You could translate it, "when the girl and the bear separated." or "at the time of their separation," etc..
Can someone tell me what this says???
Last edited by mikkih; September 18, 2013 at 03:21 PM. Reason: spoiler tags
I'm a new translator and I often get caught out with the slang I find in shoujo manga.
Can someone please help me with this sentence? And tell me what the い at the beginning means? At first, I thought it was short for いい, but I don't really want to take any risks.
Image (it's the bubble with the JP writing):
It's いー, meaning いい. In manga you'll find often ー used to make the vowels long after the hiragana...it should be used only after a vowel in katakana though, but because it's manga and spoken language and stuff for youngsters...you know, it's "acceptable".
The sentence is something like "Just touching is fine, right?", or something similar to this.
I'm not much of a translator myself, but there are a few bits you could look out for when translating Japanese. Short answer to your question is, yes that does mean いい. The long answer is, い― carries a different feeling/emotion than simply いい.
Different ways of representing a word all hold different meanings behind the speaker/author's intention. For example, you will sometimes see certain Japanese words in hiragana that could have been written in kanji. You see this often when children speak. This is because when they pronounce difficult words, they treat the word as if it were a compound of several syllables. Technically, this is of course true, but for an adult with more experience in difficult words, they treat the word as a 'whole.' On paper, writing in kanji gives off a more mature feeling about them, while writing in hiragana gives you an easy/childish/(sometimes happy) feeling.
For words or sentences pronounced weirdly or slightly off from how it should sound, they are tend to be written in katakana. You see this most often when foreigners or non-humans (monsters) speak. On paper, katakana feels more 'distant' and 'isolated' from what you're used to, especially when whole sentences are in katakana.
In the case of い―じゃないか, there is a notable emphasis on the word "い―", possibly elongated i.e. the girl is holding the いい sound effectively longer than what your typical いい should sound like.

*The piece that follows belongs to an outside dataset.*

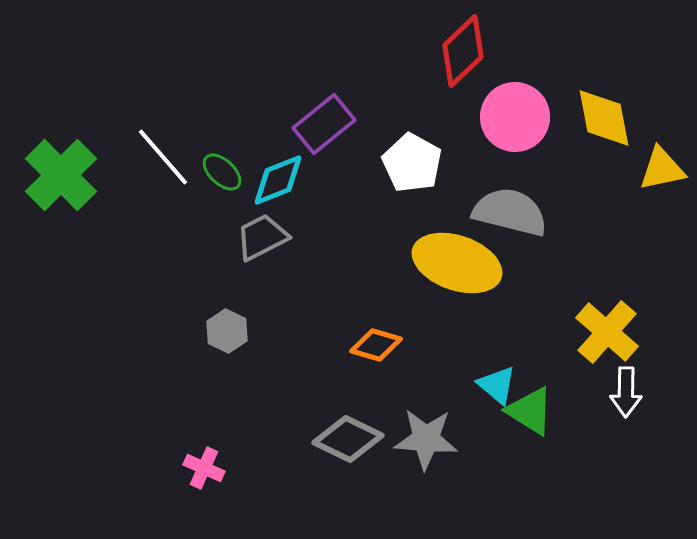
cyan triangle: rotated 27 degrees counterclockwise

Do note however, not everything can be retained when you translate from Japanese to English. I'm specifically referring to these implicit/suggestive emotions/feelings behind the way the dialogues are written on paper. Being able to get the general gist of feeling is one thing, the way you choose to present the dialogues in English is totally at your own discretion. In this case, there's probably no good way to present the slightly different emotion behind the い― without changing the literal meaning, so I guess you could translate it normally. (The non-literal choice could be something like: "Aah~ Why not?" but of course, the "Aah" sound is not in the original dialogue.)
(In conclusion, to be honest, a lot of information is already lost upon translating 僕, 俺, 私, わたし, あたし, ボク, オレ, ワシ etc. so you might as well not worry too much )
EDIT: And oh, yes the meaning of the phrase is as Guren no heya kara says.
Last edited by Utsune; September 18, 2013 at 08:15 AM.
I'll translate the first one for you, because it's funny.
"It greatly concerns me that the sugar rusk flavored umaibou[a Japanese snack] has got no hole!![the normal umaibou has it]...but it's delicious!! (Masashi)."